そわそわしているのを見られた恥ずかしさと、役目があることを悟ったが故のやった、とばかりの反応を同居させながら、華雄は尻尾があればそれを振っていそうな機嫌で李師を見た。

 

「華雄は待機」

 

「……り、李師様。私に、その出番は」

 

「ある。敵に決定打を与える為に、君は温存しておきたい」

 

明らかにがっくり来ていた華雄に役割を割り振り、李師は予備兵力となりがちな猛将をフォローする。

この華雄、強い。他国に仕えていれば余裕でエースの座を勝ち取れるくらいには強い。

 

だが、とにかく防御に難が有り、受動的立場になると攻め手が途切れるのが弱点だった。

そこのところを意識して投入するタイミングを計ってやるのが、李師の役目である。

 

「では、出撃命令を受けた時には必ず敵を撃ち破ってみせます」

 

「ああ、それに関しては全く心配していないよ」

 

破壊力ならば夏侯惇や張飛と言った、攻撃のことしか考えていないような猛将に並ぶ。

華雄を用いるにあたって、李師は『華雄が突破できない』ということに疑いを抱いたことはなかった。

 

突破できるところに投入しているからである。

 

だが、その辺りを発言していないがために、華雄は奮起した。

敬愛する主君からの信頼ほど、生一本な武人気質である華雄を発奮させるものはない。

 

そのことを恐らく李師は知らないだろうが、適確に利用する形になっていた。

 

「では、星。先陣は任せた」

 

「疾く、参ることに致します。そちら様に、負けたくはありませんしな」

 

不敵に笑ってから悠々と馬を駆けさせていく趙雲は、馬上でちらりと華雄を一瞥してから手勢を率いて敵に戦を仕掛ける。

 

これにより、自分たちが仕掛けることになると思って疑っていなかった李傕・郭汜軍は虚を突かれる形になった。

だが、この二人も馬鹿ではない。
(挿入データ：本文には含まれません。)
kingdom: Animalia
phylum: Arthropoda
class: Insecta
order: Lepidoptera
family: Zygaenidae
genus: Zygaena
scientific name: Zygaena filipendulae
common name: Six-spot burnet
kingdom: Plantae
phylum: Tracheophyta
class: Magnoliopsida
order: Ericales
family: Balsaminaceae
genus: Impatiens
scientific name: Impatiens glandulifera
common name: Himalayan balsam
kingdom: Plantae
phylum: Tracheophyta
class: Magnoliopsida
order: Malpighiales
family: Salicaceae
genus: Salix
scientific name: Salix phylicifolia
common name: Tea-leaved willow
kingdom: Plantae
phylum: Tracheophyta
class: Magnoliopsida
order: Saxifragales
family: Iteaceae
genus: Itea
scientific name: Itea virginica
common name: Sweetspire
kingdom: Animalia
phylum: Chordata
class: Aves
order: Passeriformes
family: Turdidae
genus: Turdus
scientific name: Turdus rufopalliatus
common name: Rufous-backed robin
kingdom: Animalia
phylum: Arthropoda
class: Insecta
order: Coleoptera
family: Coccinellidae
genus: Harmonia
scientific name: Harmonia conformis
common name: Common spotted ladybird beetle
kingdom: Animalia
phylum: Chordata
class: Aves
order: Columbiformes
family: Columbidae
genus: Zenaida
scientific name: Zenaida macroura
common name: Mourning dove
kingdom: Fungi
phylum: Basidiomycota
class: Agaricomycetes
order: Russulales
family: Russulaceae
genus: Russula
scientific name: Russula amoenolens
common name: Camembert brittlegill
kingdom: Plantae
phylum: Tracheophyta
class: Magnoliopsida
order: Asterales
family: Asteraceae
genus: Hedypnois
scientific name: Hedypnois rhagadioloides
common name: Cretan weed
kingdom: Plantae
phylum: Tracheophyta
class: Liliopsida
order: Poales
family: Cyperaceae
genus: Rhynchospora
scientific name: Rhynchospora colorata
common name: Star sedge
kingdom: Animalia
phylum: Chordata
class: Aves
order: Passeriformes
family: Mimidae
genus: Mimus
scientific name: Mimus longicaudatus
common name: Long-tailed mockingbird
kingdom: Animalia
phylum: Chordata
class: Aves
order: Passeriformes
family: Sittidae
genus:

可能性があることに対しては一応の警戒をしていたし、無かったとはいえ夜襲にも慎重過ぎる程に対策を施している。

 

趙雲と言う非凡な指揮官であり、同数であったとしてもそう容易くは抜けないような防御陣を敷き直し、李傕・郭汜は己の軍の特徴である騎馬による機動力と突破力を殺してまで完璧に近い防衛陣を構築していた。

 

「これはこれは、大層な物を」

 

趙雲はその堅さに苦笑しつつ、被害が出ない程度の波状攻撃を仕掛けては退き、仕掛けては退く。

 

呂布が与えた恐怖が尋常ではないということを、これほど見事な形で表されては釣るのも苦労する。

 

釣らないで良い、と言われてなければ相当頭を悩ませていたことだろう。

 

(まあ、釣らねばならないわけではないのだから気楽なものだ)

 

機敏に仕掛け、サッと退く。

それを繰り返しながら、趙雲は敵を引き込まない程度に巧く、釣らない程度に下手に撤退を完遂させた。

 

次は、呂布の番である。




先発:趙雲
中継ぎ:張郃
抑え:華雄

恋は先発完投型。投手にするとこんな感じですね。